Dome for Australian Aborigines

Daniel Jones has a special feeling for the Australian Aborigines and conceived of a project to help them protect their heritage. He built an earthbag dome close to the beach at a swampy inlet that is an Aboriginal heritage protection site where an ongoing blockade against unsustainable greedy mansion development continues.

The History Pod ‘Murrong Gunya’ sand house is a labor of love with a humorous flare of design. You can see this in the fanciful plastered image.

The opening of the History Pod at Sandon point is planned for the 17 th December 2010 celebrating the tenth anniversary of the Aboriginal tent embassy and the continued blockade of the developers.

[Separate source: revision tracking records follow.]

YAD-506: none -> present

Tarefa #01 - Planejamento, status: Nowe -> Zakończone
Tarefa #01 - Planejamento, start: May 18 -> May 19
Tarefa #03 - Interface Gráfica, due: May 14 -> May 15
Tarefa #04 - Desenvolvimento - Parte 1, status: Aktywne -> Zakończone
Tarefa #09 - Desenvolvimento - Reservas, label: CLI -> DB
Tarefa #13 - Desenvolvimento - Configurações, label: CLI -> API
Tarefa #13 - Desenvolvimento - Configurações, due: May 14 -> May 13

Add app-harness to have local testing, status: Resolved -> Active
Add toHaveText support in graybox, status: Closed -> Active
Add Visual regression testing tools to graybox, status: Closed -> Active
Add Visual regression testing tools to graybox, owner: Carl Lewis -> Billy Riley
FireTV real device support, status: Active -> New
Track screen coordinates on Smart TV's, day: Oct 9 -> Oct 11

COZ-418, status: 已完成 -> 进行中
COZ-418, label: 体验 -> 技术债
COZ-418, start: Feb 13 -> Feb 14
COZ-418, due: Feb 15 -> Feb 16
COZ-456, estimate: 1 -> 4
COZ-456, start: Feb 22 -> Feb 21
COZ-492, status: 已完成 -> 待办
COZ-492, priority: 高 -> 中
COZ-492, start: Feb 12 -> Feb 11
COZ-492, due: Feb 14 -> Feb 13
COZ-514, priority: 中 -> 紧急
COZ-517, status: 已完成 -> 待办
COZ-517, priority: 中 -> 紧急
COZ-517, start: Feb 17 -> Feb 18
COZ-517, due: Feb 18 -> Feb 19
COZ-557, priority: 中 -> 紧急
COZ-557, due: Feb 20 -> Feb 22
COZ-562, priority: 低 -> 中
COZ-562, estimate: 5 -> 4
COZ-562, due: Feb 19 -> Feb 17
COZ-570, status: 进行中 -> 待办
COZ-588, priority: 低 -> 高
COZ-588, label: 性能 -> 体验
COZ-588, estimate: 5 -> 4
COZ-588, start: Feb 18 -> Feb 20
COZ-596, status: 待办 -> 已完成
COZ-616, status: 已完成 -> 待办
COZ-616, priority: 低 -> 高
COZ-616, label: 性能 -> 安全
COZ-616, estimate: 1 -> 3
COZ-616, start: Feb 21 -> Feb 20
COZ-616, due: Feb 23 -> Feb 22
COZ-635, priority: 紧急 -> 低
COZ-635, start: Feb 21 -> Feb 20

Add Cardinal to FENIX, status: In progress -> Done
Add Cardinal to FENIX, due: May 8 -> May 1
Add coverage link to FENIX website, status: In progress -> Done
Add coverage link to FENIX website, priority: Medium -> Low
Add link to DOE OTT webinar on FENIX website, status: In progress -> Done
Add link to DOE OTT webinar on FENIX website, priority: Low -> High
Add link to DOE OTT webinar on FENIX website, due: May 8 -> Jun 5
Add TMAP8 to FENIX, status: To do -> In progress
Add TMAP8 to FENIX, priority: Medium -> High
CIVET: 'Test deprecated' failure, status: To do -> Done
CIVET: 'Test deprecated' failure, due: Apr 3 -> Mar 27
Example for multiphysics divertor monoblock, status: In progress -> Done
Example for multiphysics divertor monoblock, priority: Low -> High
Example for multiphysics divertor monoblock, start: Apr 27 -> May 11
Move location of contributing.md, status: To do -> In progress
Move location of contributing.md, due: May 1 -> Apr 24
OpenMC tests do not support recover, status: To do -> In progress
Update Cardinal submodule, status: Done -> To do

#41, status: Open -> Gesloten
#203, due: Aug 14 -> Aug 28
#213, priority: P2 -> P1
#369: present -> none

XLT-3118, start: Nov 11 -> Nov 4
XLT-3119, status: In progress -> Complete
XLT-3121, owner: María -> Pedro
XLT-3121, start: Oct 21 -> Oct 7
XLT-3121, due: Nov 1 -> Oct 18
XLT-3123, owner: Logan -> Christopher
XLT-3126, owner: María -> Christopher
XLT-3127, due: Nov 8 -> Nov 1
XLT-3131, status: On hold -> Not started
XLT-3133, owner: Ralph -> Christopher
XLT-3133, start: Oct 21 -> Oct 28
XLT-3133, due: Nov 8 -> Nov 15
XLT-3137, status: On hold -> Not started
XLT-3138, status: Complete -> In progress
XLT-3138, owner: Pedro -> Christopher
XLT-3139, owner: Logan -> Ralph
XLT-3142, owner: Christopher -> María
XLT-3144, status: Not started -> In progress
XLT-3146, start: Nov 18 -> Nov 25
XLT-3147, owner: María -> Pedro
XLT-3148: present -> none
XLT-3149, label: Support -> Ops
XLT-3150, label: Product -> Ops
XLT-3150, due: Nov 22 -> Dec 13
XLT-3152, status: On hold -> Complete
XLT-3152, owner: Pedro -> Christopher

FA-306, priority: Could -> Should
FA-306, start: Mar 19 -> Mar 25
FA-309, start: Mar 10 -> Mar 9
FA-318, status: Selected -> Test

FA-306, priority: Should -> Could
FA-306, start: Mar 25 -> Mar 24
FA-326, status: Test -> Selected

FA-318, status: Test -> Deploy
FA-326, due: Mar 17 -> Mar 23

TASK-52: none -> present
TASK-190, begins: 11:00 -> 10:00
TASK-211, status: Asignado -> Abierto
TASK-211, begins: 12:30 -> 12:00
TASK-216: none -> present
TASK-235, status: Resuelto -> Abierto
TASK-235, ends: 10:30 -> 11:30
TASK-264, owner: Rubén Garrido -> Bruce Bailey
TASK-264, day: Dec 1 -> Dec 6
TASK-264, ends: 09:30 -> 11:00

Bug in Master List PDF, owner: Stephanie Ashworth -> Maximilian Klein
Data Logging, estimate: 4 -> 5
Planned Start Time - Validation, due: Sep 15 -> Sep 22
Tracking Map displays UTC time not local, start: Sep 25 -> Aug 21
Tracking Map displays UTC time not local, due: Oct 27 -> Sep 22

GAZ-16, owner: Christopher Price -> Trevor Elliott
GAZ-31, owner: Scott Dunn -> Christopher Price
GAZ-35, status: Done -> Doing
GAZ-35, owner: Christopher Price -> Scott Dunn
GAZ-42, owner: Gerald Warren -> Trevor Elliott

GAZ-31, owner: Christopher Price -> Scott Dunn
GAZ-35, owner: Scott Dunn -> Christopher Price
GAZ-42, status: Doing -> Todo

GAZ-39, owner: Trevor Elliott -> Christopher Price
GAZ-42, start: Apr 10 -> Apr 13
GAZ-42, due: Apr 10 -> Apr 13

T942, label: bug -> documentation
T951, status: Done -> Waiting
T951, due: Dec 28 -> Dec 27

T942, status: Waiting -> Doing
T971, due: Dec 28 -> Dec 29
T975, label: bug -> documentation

3 thoughts on “Dome for Australian Aborigines”

  1. Thanks Owen
    I will take this into consideration next time. I was shown the zigzag in an earthbag workshop, perhaps I miss understood but tensile strength wasn’t mentioned. It seemed a good way to attach the wire to the bag easily. I would imagine attaching the wire in circles would be a different process to get it stick onto the bag. Makes sense to lay it in circles. I failed to mention something else is was taught which was to slant the tamped bags slightly down to the outside. I this correct? I did this and it seemed to prevent the bag rolling in when placing another layer. I understand this is different to arch ways. i also thought it could act a bit like thatching for water runoff.
    cheers Dan

    Reply
    • This would be an easy mistake to make. Zigzagging would provide more attachments points, however, you would lose some of the tensile strength that way.

      And yes, you can slope the outside of the bags slightly after each course is leveled.

      Reply
  2. I found a mistake in the article. Do not zigzag the barbed wire as explained because this will lessen its tensile strength. Place the barbed wire in concentric rings on domes and roundhouses and in straight lines on rectilinear designs.